Dampening public turnout on purpose is in itself a strange thing, after all, why wouldn’t the party and the people for that matter want as much input as possible in determining the down ballot races. It could also be a blow to progressives looking to challenge establishment Democrats since Sanders, their biggest star will be on the sidelines. Such a case is NY-16, where Jamaal Bowmann is challenging incumbent Eliot Engel.
— Jamaal Bowman (@JamaalBowmanNY) April 27, 2020
This comes a tricky time in the Democratic primary process when Biden, the presumptive nominee, is attempting to court Sanders voters for the general election. Hillary Clinton was frustrated in her attempt to woo those voters in 2016, in large part because many progressives felt Sanders had been cheated by the process. Erasing his name from the ballot in a state as large as New York may provide fuel for a similar fire this time around.
Biden also finds himself in the midst of an emerging Me Too scandal as former aide Tara Reade’s allegation of sexual assault from the 1990s gets increasing corroboration. It was reported Monday that a neighbor of Reade’s remembers a conversation about the alleged assault she had with Reade in the mid-1990s.

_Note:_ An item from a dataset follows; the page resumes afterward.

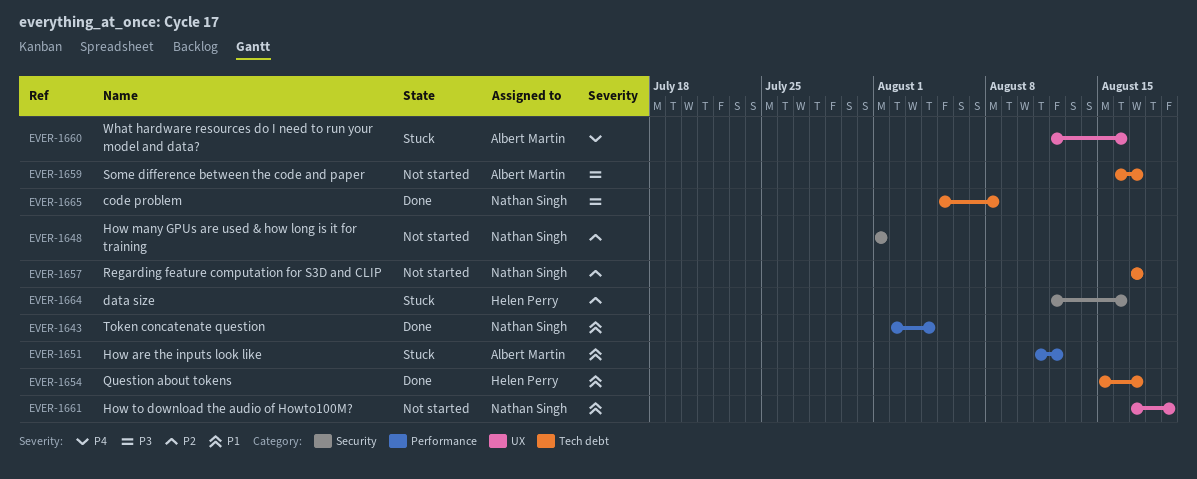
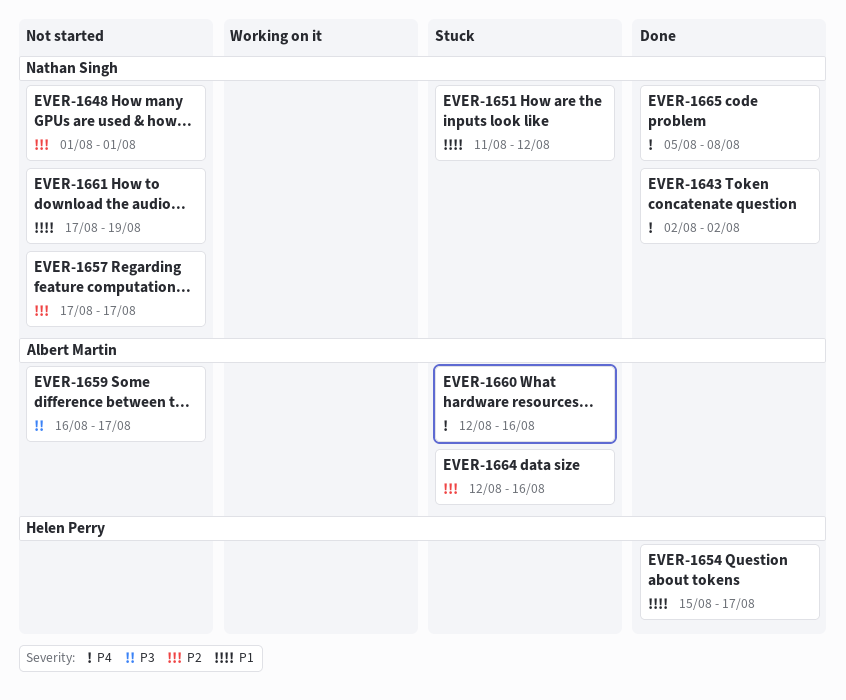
EVER-1643, priority: P1 -> P4
EVER-1643, due: Aug 4 -> Aug 2
EVER-1651, owner: Albert Martin -> Nathan Singh
EVER-1664, owner: Helen Perry -> Albert Martin
EVER-1665, priority: P3 -> P4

If the scandal should reach the point where Biden is no longer able to run, the entire primary process will be thrown into chaos. Sanders with the second most delegates will have a strong argument to make for being the nominee. But there are already whispers that the Democratic establishment would prefer someone else, maybe even coronavirus superstar New York Gov. Andrew Cuomo, who said he had no influence on the decision to cancel the primary.
What has already been a bizarre election season just got a little stranger with the decision in New York. And once again, as so often seems to be the case, the decision by Democratic leaders, in this case the board members, hurts Bernie Sanders. How will his supporters react to the snub? It history is any indication it may not be pretty.